All these outrages were widely reported in mainstream western media. Either Toope was somehow unaware of Peking University’s recent suppression of its students’ civil liberties, in which case he had no business opining on its openness to ideas; or he knew full well what kind of institution he was dealing with, and still chose to praise it for upholding academic freedom.[xiv]

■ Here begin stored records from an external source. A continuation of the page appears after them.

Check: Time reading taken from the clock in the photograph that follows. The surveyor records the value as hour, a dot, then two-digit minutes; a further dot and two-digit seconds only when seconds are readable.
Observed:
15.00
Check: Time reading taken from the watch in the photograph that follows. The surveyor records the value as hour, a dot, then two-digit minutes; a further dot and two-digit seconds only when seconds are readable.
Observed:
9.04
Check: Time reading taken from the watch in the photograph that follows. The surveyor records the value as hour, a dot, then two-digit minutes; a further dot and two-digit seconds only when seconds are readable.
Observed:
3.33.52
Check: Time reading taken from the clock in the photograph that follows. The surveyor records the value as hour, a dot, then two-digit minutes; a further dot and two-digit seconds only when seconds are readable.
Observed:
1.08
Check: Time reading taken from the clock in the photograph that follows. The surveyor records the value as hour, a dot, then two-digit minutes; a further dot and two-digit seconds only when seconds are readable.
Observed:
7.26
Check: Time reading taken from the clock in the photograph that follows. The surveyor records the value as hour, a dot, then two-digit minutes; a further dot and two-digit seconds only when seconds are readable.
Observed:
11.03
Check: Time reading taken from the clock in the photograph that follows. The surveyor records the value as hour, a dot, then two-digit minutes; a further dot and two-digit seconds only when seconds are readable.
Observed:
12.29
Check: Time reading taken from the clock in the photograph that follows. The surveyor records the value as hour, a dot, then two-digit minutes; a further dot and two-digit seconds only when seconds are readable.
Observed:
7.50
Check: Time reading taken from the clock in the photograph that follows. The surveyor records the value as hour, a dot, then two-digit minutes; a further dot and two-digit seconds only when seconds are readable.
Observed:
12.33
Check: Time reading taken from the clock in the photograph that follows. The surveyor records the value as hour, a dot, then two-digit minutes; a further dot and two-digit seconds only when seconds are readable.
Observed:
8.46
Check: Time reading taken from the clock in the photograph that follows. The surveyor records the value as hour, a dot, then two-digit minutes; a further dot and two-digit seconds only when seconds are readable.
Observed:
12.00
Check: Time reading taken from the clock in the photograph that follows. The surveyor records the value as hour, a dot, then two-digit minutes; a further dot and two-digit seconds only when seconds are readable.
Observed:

There is no greater act of intellectual cowardice than defending a tyranny while living in a free country. The Jesus white paper and the Peking speech both go well beyond the point of simple failure to ‘speak out’ about China’s legion human-rights abuses – if that was their worst fault, then it would be disingenuous to single Toope out for criticism. Most British cultural and academic institutions with interests in China would, after all, prefer not to talk about its despotic government. But Vice-Chancellor Toope is in a different league. His introduction to the Huawei-funded white paper actively, if vaguely, endorses China’s global ambitions, and references as a source of inspiration one of the most shameless apologists for tyranny in Cambridge’s history; his Peking speech characterises a faculty which helped deprive its students of their most basic civil liberties as a bastion of academic freedom.

Stephen Toope should explain himself.


1. An earlier version of this article stated that the China Centre was the “parent organisation” of UK-China Global Issues Dialogue Centre. This is not correct. They are different centres with different aims and run by different academics. They are both at Jesus College, Cambridge, but one is not the parent of the other.

2. An earlier version of this article included the sentence “the white paper cites Huawei as a model of corporate governance, claiming that it does a better job at sharing intellectual property relating to 5G than European firms.” The white paper does not explicitly cite Huawei as “a model of corporate governance”. The relevant section of the white paper states the following:                                                

“Contributors proposed that one way to solve these issues may be to create a competitive ecosystem among the existing vendors. For example, to stimulate competitors all intellectual property associated with 5G has been made freely available by the CEO of Huawei, making this a fruitful time to be a European technology company working on these issues.” (p. 20)

Huawei’s approach to intellectual property has been widely criticised in the West, by both US and UK government officials and by the press. One would not realise this from the second sentence of this passage , which presents a highly controversial view as if it were commonly accepted fact. No dissenting opinions are included in the paper.